I love Barbra Streisand and I love Judy Garland. Watch this clip and see if you don’t smile from the inside out.
This clip is also a wonderful teaching tool for bellydance troupes. What?! What could a bellydance troupe possibly learn from watching Barbra Streisand and Judy Garland sing this beautiful duet? What I’d like you to see is their easy interaction with each other. Notice how they remain connected even when looking or leaning away from each other? See how they smile with their eyes? Each singer is obviously enjoying both a personal & private moment in the music while at the same time enjoying sharing with the other and the audience. The are definately performing for an audience, but they are including each other in their presentation. The body language and facial expressions reflect the music, the moment AND the friendship. When they look at each other, they are sharing with each other- they are not looking to each other because they don’t remember what comes next. They know the piece inside out. There is no uncertainty on their faces. No faltering. They are strong individually and strong together. We, the audience, watch this interaction and are left breathless at the strength and beauty of the performance.

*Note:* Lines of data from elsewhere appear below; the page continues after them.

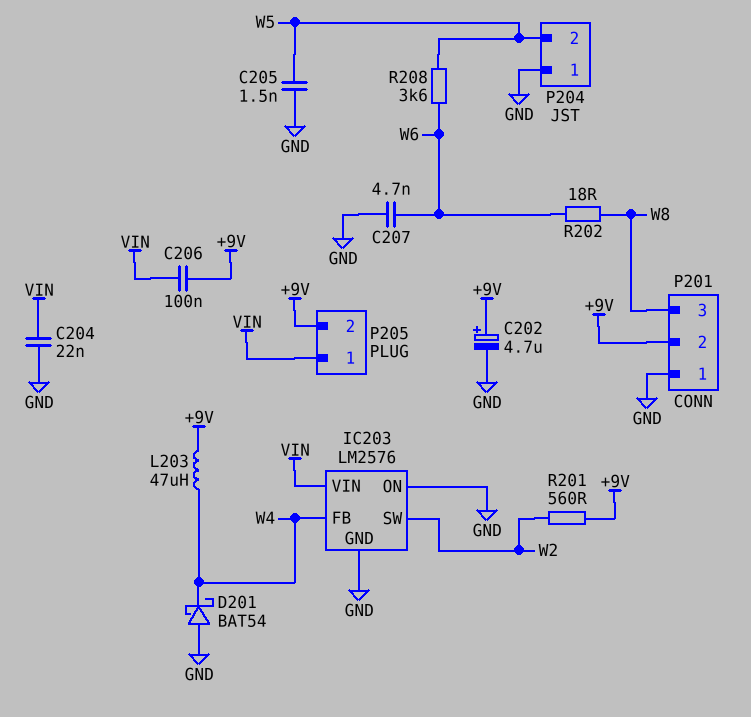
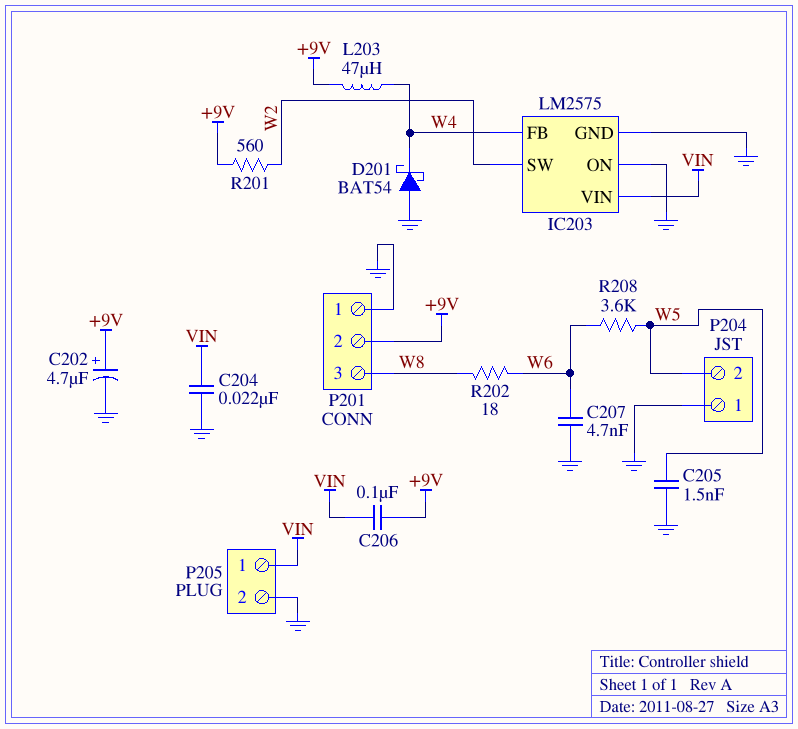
IC203: LM2576 -> LM2575
P205 pin 2: +9V -> GND

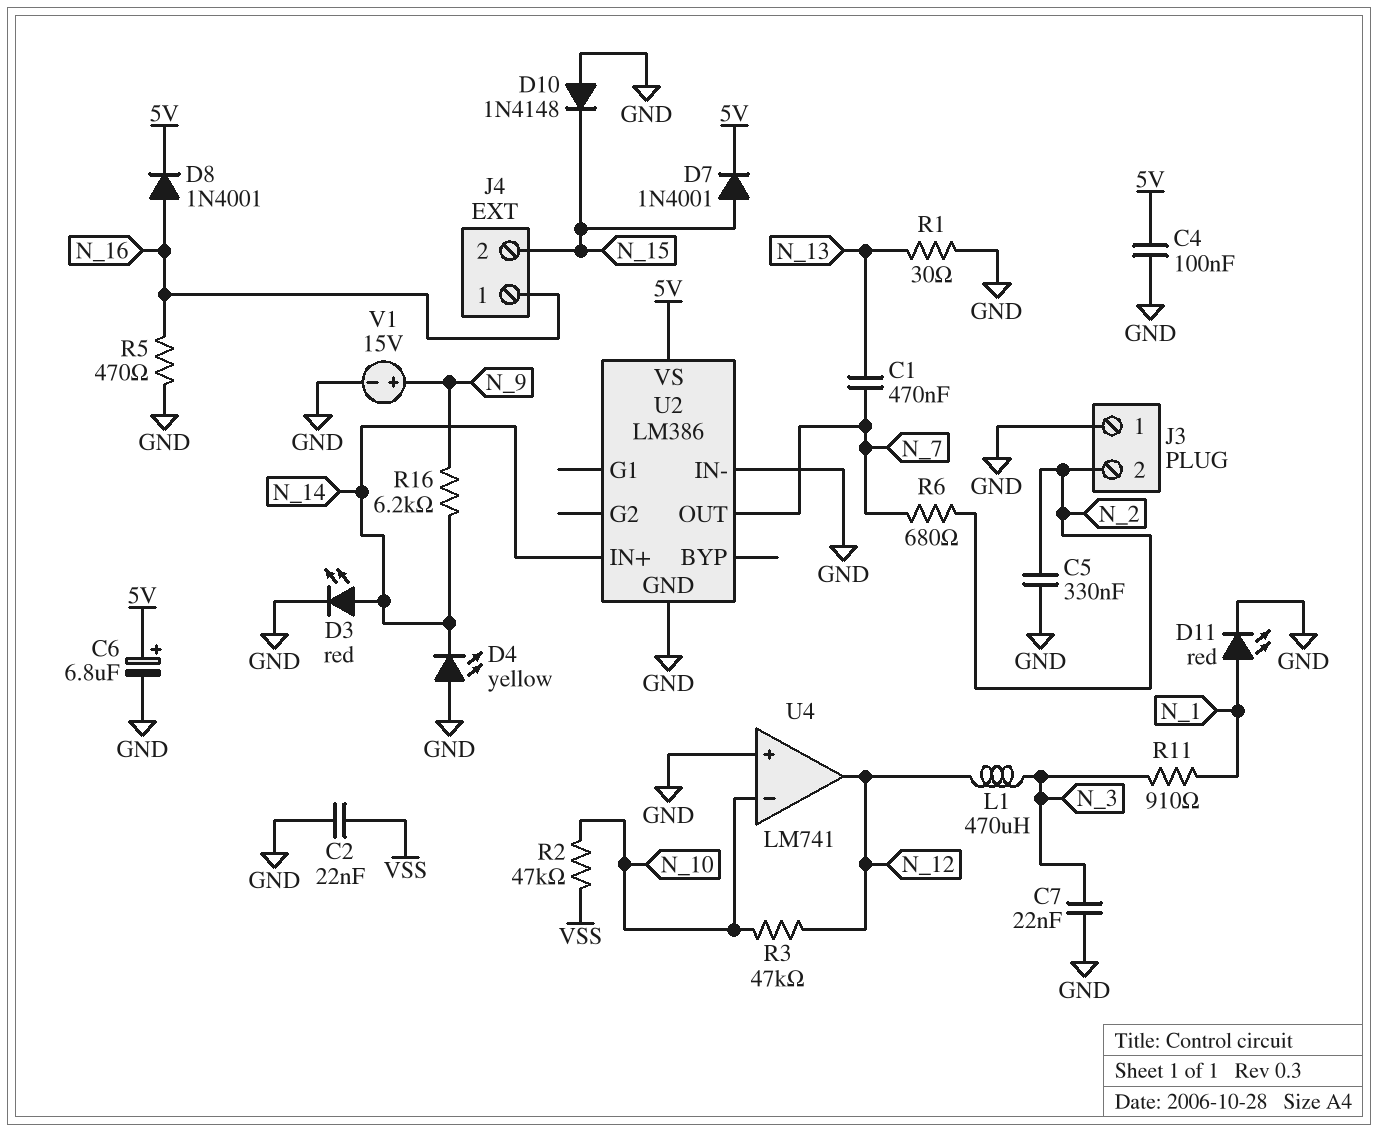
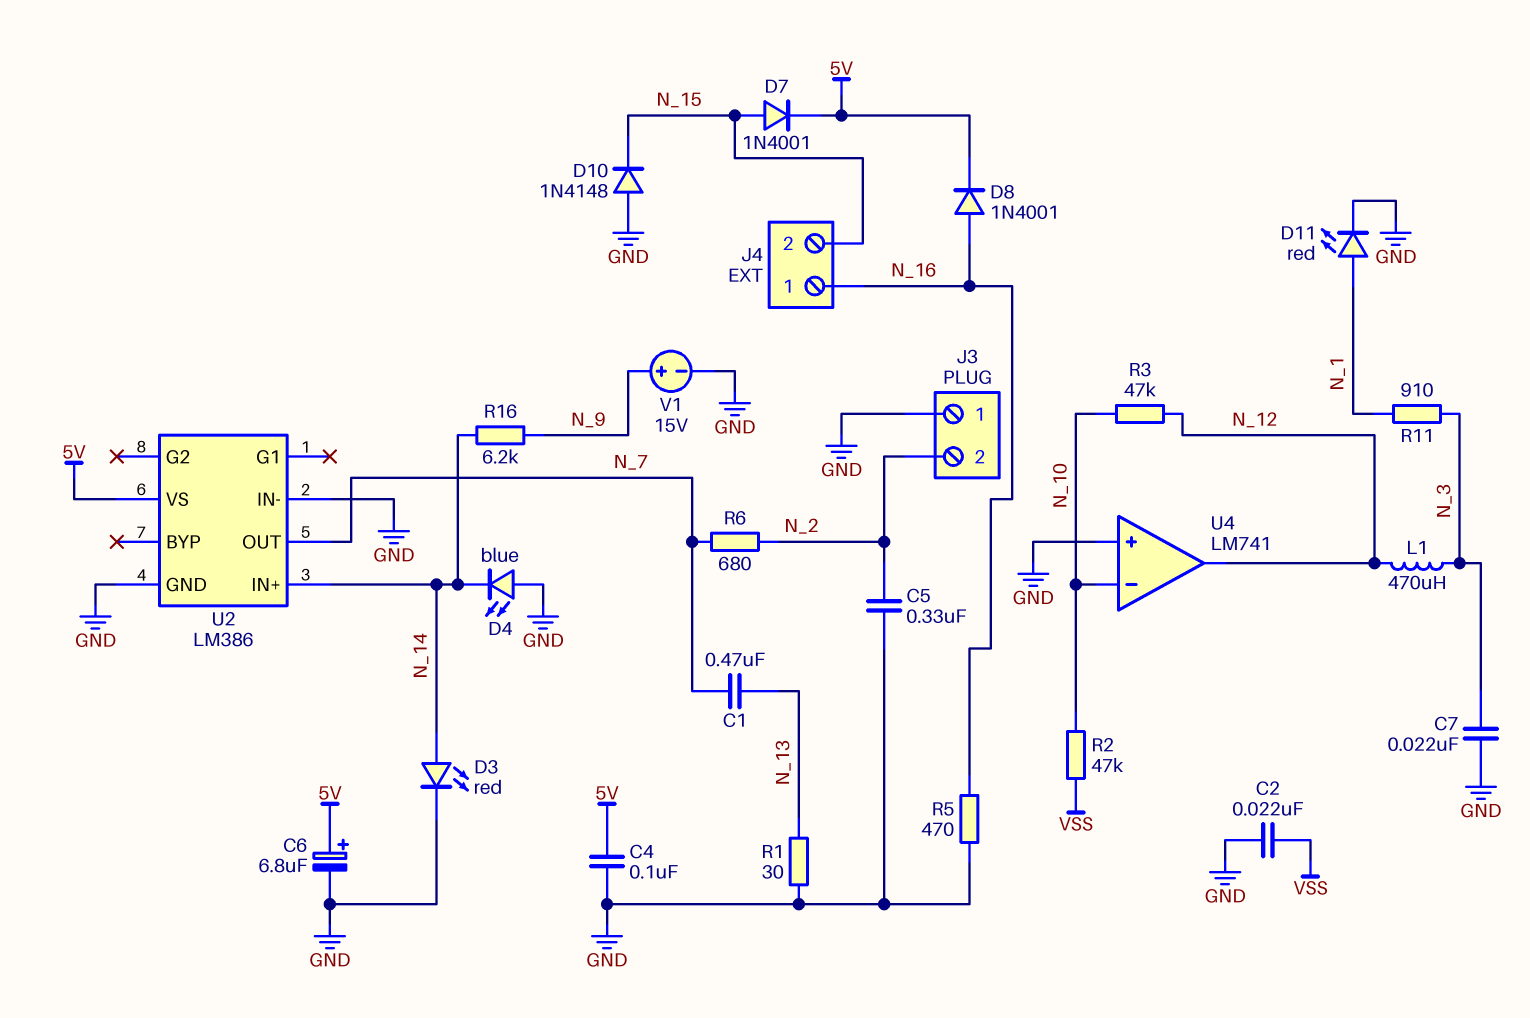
D4: LED yellow (A GND, K N_14) -> LED blue (A GND, K N_14)

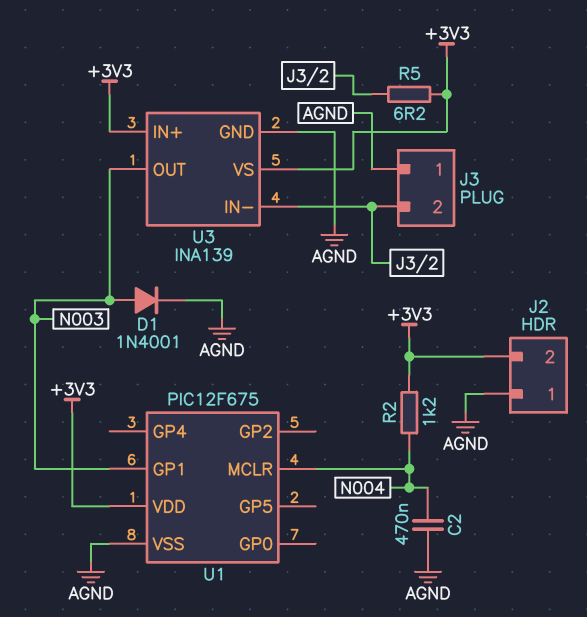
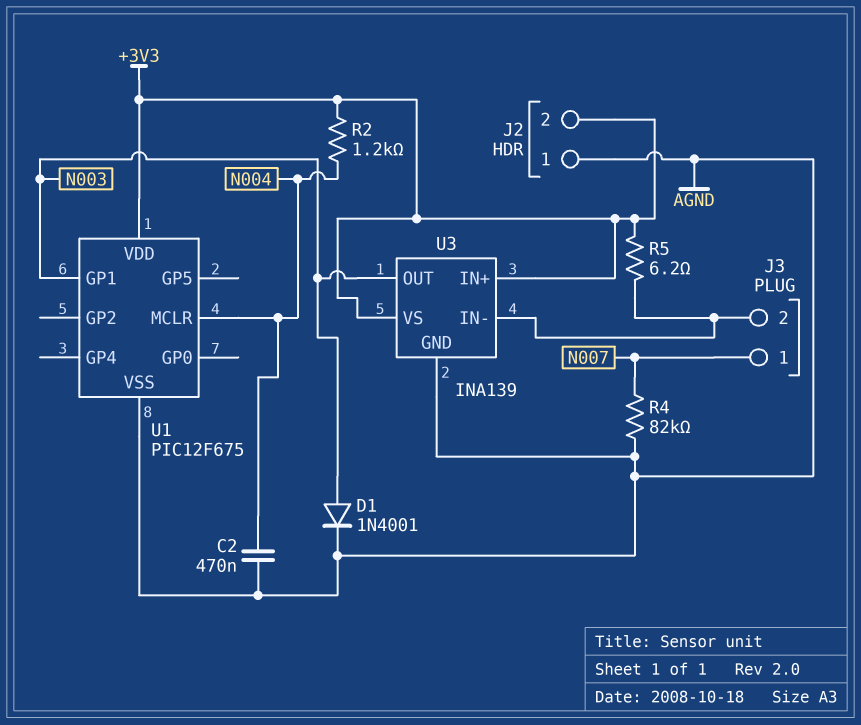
J3 pin 1: AGND -> N007
R4: none -> 82k (AGND, N007)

How can a troupe achieve this flowing interaction with each other? This ease of movement? How can they be strong together?
First, by being strong individually. By taking the responsibility to practice at home. By knowing the choreography inside out and not needing to rely on visual cues from the other dancers. When even one dancer in the group is looking to another for cues of what comes next, she is showing uncertainty on her face. Her movements will be faltering and slightly delayed. Believe me, the audience sees this. The other dancers are aware of her uncertainty. The energy of the group is tentative. The audience sees this, too.
Second, by being aware of each other within the dance. See your fellow dancers out of the corners of your eyes. Feel them beside you. Feel them behind you. Hear them breathing. Breath with them. Look at each other! It isn’t bad to look at another dancer in comradship – when it becomes “bad” is when you look because you aren’t sure what comes next. If you are both dancing in the moment, you both know your choreography, you both are strong individually,… then when you look at each other you are sharing a moment. The audience sees you share this moment and they feel the power of the two of you together. Or the five of you together. Or the eight.
Third, by keeping the audience engaged emotionally. How? Animate your face! Smile at them. If a big smile isn’t appropriate to the piece, then smile with your eyes! It’s called “smize” – look it up on youtube. If you aren’t smiling with your eyes, than at least arrange your features into a pleasant expression – look interested, look aware. Never let your face be slack and expressionless. Look at old pictures of yourself taken at a performance. How many show you looking at the floor? Or uninterested? Or slack? Too many, I’ll bet. Remember, the camera isn’t catching you at a “bad” moment. The camera is catching you at a “typical” moment – a totally random moment. If the camera catches you in a typical random moment, you want to see at the least a little Mona Lisa smile, alertness in the features, a smize in the eyes. This is something you can practice at home. Become aware of your expression. You can practice right now! Smile at the computer screen while you’re reading this… look like you are interested in what you’re reading. In troupe, practice this with each other while you are dancing. And don’t limit it to troupe rehearsal – practice keeping an expression of alert friendiness while you drive downtown, while you walk to the bank, while you fold your laundry! Turn that frown upside down!
As you know, I play in a 16-piece swing band called The Big Band. On our regular practice nights we rehearse in a circle, all players facing in to the center. In a band, listening is critical. Playing in a circle allows us to listen and hear each individual player and part as we are playing. So I know what is happening in the music at all times. Then, when we play a gig and are set up in show formation and sometimes in poor acoustical surroundings, I can play my part with the security of knowing what else is happening around me even though I can’t always hear it very well. I know that what the audience is hearing will be balanced if I play my part the way I did in rehearsal. Practicing in a circle also gives critical visual cues. When we stop to work out a sticky measure or two, we can see each other which allows everyone to participate in understanding. As in dance, each player must also be responsible to learn his or her music. The audience hears it when the group is not playing together or is not in tune.
Just like in a band, the audience sees it when the troupe is not playing together or is not in tune with each other.
So there you go. Learn your part and carry your own weight inside the dance. Smile with your eyes at the audience and at each other. Keep your expression friendly and approachable. Practice dancing with an awareness of who is beside, behind and in-front-of you. Trust your fellow dancers and be someone they can trust in turn. Relax and allow yourself to enjoy the moment. The audience will see this, applaud all the louder and remember your group all the longer for it.
Great advice! Smize, hunh? Never heard the word before and I can’t say I like the sound of it, but I like what it means.
And if you can smize, you can even look friendly when they tell you to wear a “neutral expression” for your passport photo.